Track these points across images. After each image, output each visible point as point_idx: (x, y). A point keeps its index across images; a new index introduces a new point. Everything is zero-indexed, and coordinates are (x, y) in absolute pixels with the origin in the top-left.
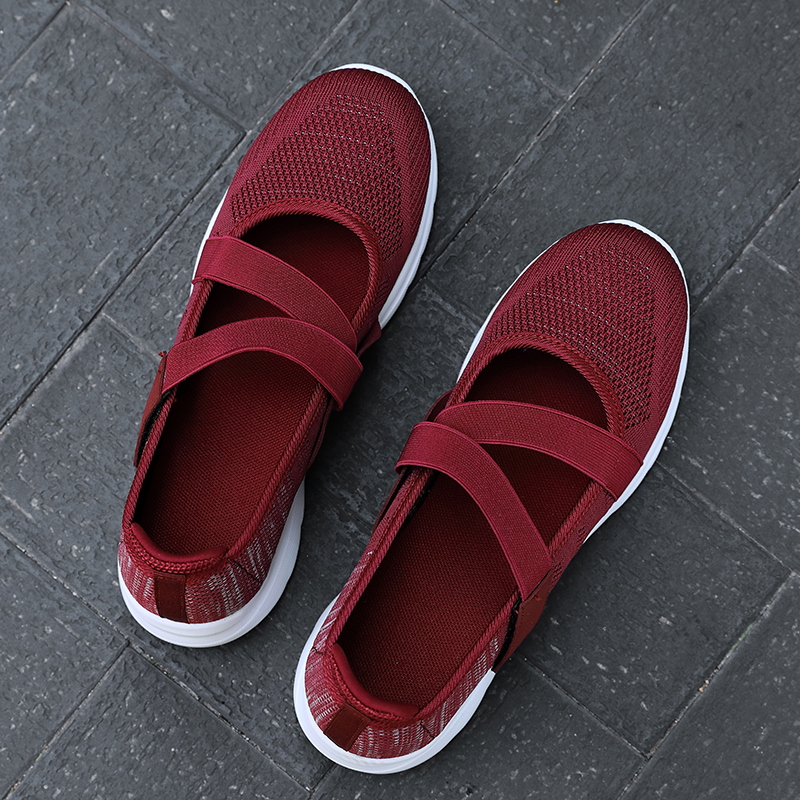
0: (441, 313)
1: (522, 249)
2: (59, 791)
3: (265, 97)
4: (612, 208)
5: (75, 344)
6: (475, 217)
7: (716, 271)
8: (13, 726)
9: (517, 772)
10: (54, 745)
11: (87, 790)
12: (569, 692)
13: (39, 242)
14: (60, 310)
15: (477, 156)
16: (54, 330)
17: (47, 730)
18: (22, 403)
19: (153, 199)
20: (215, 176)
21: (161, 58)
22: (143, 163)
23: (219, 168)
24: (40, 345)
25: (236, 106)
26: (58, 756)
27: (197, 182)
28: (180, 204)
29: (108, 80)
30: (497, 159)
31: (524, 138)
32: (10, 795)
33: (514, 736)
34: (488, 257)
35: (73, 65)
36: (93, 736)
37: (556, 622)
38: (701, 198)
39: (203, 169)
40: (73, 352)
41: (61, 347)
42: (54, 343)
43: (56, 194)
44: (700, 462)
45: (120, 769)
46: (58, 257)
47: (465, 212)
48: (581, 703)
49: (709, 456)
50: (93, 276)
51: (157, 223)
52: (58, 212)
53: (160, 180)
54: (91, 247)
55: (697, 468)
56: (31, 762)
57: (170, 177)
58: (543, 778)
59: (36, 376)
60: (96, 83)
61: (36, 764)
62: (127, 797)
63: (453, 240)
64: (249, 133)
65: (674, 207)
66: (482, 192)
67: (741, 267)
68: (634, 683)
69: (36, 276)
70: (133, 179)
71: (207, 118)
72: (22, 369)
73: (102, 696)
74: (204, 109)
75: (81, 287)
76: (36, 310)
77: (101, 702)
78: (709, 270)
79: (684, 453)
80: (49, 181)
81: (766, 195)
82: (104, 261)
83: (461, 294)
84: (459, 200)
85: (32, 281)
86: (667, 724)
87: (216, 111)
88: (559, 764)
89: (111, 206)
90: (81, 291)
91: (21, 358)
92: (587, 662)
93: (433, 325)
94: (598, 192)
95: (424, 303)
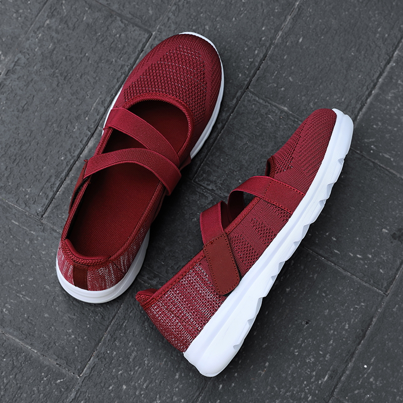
0: (258, 104)
1: (291, 69)
2: (115, 353)
3: (158, 15)
4: (330, 44)
5: (89, 144)
6: (267, 58)
7: (383, 67)
8: (88, 326)
9: (327, 311)
10: (109, 332)
11: (128, 350)
12: (345, 270)
13: (63, 98)
14: (79, 129)
15: (263, 29)
16: (77, 138)
17: (104, 326)
18: (67, 175)
19: (114, 70)
20: (141, 56)
21: (107, 4)
22: (107, 54)
23: (142, 52)
24: (72, 147)
25: (146, 21)
26: (112, 337)
27: (133, 60)
28: (127, 71)
29: (83, 18)
30: (272, 29)
31: (284, 17)
32: (92, 358)
33: (324, 294)
34: (276, 75)
35: (66, 13)
36: (127, 325)
37: (334, 239)
38: (370, 33)
39: (135, 53)
40: (89, 148)
41: (82, 146)
42: (79, 145)
43: (68, 75)
44: (389, 156)
45: (142, 338)
46: (73, 104)
47: (261, 55)
48: (353, 274)
49: (393, 152)
50: (92, 111)
51: (118, 81)
52: (70, 83)
53: (116, 61)
54: (88, 97)
55: (388, 158)
56: (99, 342)
57: (120, 59)
58: (340, 312)
59: (72, 161)
60: (78, 20)
61: (102, 342)
62: (148, 350)
63: (258, 69)
64: (154, 33)
65: (359, 39)
66: (268, 45)
67: (394, 62)
68: (375, 261)
69: (64, 114)
70: (103, 63)
71: (133, 29)
72: (65, 159)
73: (128, 305)
74: (131, 25)
75: (87, 116)
76: (67, 131)
77: (128, 308)
78: (379, 66)
79: (381, 152)
80: (63, 69)
81: (400, 28)
82: (95, 103)
83: (266, 94)
84: (258, 50)
85: (63, 117)
86: (393, 278)
87: (137, 25)
88: (346, 304)
89: (95, 76)
90: (87, 119)
91: (64, 154)
92: (352, 255)
93: (255, 110)
94: (322, 37)
95: (249, 101)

## WHAT YOU ARE ASKED TO DO
Render every line of the records above as a numbered list, omitting blank lines and leaving out the pictures.

## REPLY TO THE TASK
1. Track these points across images. After each image, output each visible point as point_idx: (x, y). A point keeps its index across images; a new index introduces a new point. Everything is zero-indexed, and coordinates are (x, y) in absolute pixels with the origin in the top-left.
2. 0: (441, 313)
3. 1: (522, 249)
4. 2: (59, 791)
5. 3: (265, 97)
6. 4: (612, 208)
7. 5: (75, 344)
8. 6: (475, 217)
9. 7: (716, 271)
10. 8: (13, 726)
11. 9: (517, 772)
12. 10: (54, 745)
13. 11: (87, 790)
14. 12: (569, 692)
15. 13: (39, 242)
16. 14: (60, 310)
17. 15: (477, 156)
18. 16: (54, 330)
19. 17: (47, 730)
20. 18: (22, 403)
21. 19: (153, 199)
22. 20: (215, 176)
23. 21: (161, 58)
24. 22: (143, 163)
25. 23: (219, 168)
26. 24: (40, 345)
27. 25: (236, 106)
28. 26: (58, 756)
29. 27: (197, 182)
30. 28: (180, 204)
31. 29: (108, 80)
32. 30: (497, 159)
33. 31: (524, 138)
34. 32: (10, 795)
35. 33: (514, 736)
36. 34: (488, 257)
37. 35: (73, 65)
38. 36: (93, 736)
39. 37: (556, 622)
40. 38: (701, 198)
41. 39: (203, 169)
42. 40: (73, 352)
43. 41: (61, 347)
44. 42: (54, 343)
45. 43: (56, 194)
46. 44: (700, 462)
47. 45: (120, 769)
48. 46: (58, 257)
49. 47: (465, 212)
50. 48: (581, 703)
51. 49: (709, 456)
52. 50: (93, 276)
53. 51: (157, 223)
54. 52: (58, 212)
55. 53: (160, 180)
56. 54: (91, 247)
57. 55: (697, 468)
58. 56: (31, 762)
59. 57: (170, 177)
60. 58: (543, 778)
61. 59: (36, 376)
62. 60: (96, 83)
63. 61: (36, 764)
64. 62: (127, 797)
65. 63: (453, 240)
66. 64: (249, 133)
67. 65: (674, 207)
68. 66: (482, 192)
69. 67: (741, 267)
70. 68: (634, 683)
71. 69: (36, 276)
72. 70: (133, 179)
73. 71: (207, 118)
74. 72: (22, 369)
75. 73: (102, 696)
76. 74: (204, 109)
77. 75: (81, 287)
78. 76: (36, 310)
79. 77: (101, 702)
80. 78: (709, 270)
81. 79: (684, 453)
82. 80: (49, 181)
83. 81: (766, 195)
84. 82: (104, 261)
85. 83: (461, 294)
86. 84: (459, 200)
87. 85: (32, 281)
88. 86: (667, 724)
89. 87: (216, 111)
90. 88: (559, 764)
91. 89: (111, 206)
92. 90: (81, 291)
93. 91: (21, 358)
94. 92: (587, 662)
95. 93: (433, 325)
96. 94: (598, 192)
97. 95: (424, 303)
98. 0: (258, 104)
99. 1: (291, 69)
100. 2: (115, 353)
101. 3: (158, 15)
102. 4: (330, 44)
103. 5: (89, 144)
104. 6: (267, 58)
105. 7: (383, 67)
106. 8: (88, 326)
107. 9: (327, 311)
108. 10: (109, 332)
109. 11: (128, 350)
110. 12: (345, 270)
111. 13: (63, 98)
112. 14: (79, 129)
113. 15: (263, 29)
114. 16: (77, 138)
115. 17: (104, 326)
116. 18: (67, 175)
117. 19: (114, 70)
118. 20: (141, 56)
119. 21: (107, 4)
120. 22: (107, 54)
121. 23: (142, 52)
122. 24: (72, 147)
123. 25: (146, 21)
124. 26: (112, 337)
125. 27: (133, 60)
126. 28: (127, 71)
127. 29: (83, 18)
128. 30: (272, 29)
129. 31: (284, 17)
130. 32: (92, 358)
131. 33: (324, 294)
132. 34: (276, 75)
133. 35: (66, 13)
134. 36: (127, 325)
135. 37: (334, 239)
136. 38: (370, 33)
137. 39: (135, 53)
138. 40: (89, 148)
139. 41: (82, 146)
140. 42: (79, 145)
141. 43: (68, 75)
142. 44: (389, 156)
143. 45: (142, 338)
144. 46: (73, 104)
145. 47: (261, 55)
146. 48: (353, 274)
147. 49: (393, 152)
148. 50: (92, 111)
149. 51: (118, 81)
150. 52: (70, 83)
151. 53: (116, 61)
152. 54: (88, 97)
153. 55: (388, 158)
154. 56: (99, 342)
155. 57: (120, 59)
156. 58: (340, 312)
157. 59: (72, 161)
158. 60: (78, 20)
159. 61: (102, 342)
160. 62: (148, 350)
161. 63: (258, 69)
162. 64: (154, 33)
163. 65: (359, 39)
164. 66: (268, 45)
165. 67: (394, 62)
166. 68: (375, 261)
167. 69: (64, 114)
168. 70: (103, 63)
169. 71: (133, 29)
170. 72: (65, 159)
171. 73: (128, 305)
172. 74: (131, 25)
173. 75: (87, 116)
174. 76: (67, 131)
175. 77: (128, 308)
176. 78: (379, 66)
177. 79: (381, 152)
178. 80: (63, 69)
179. 81: (400, 28)
180. 82: (95, 103)
181. 83: (266, 94)
182. 84: (258, 50)
183. 85: (63, 117)
184. 86: (393, 278)
185. 87: (137, 25)
186. 88: (346, 304)
187. 89: (95, 76)
188. 90: (87, 119)
189. 91: (64, 154)
190. 92: (352, 255)
191. 93: (255, 110)
192. 94: (322, 37)
193. 95: (249, 101)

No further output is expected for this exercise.